» **What is needed**:
Some lines in the records below may hold the word "venv"; give the number of those lines and nothing else.

Source texts of formatted documents:
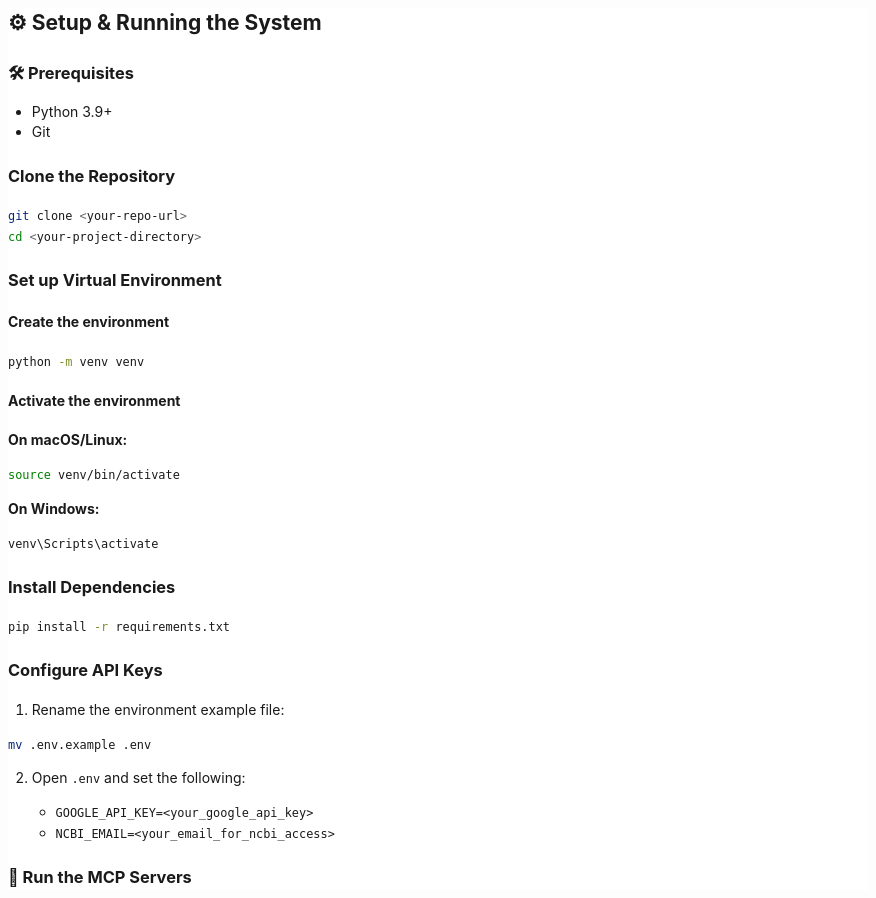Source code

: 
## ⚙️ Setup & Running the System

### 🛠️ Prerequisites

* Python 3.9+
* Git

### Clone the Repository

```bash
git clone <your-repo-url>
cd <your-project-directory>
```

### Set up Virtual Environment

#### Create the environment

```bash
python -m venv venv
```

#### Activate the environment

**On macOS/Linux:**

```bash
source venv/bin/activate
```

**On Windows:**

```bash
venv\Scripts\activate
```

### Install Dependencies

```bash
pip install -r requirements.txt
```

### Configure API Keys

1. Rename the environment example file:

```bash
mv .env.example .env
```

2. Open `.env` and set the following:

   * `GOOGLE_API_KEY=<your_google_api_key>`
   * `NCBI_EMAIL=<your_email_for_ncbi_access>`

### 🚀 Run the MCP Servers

» **Written solution**:
3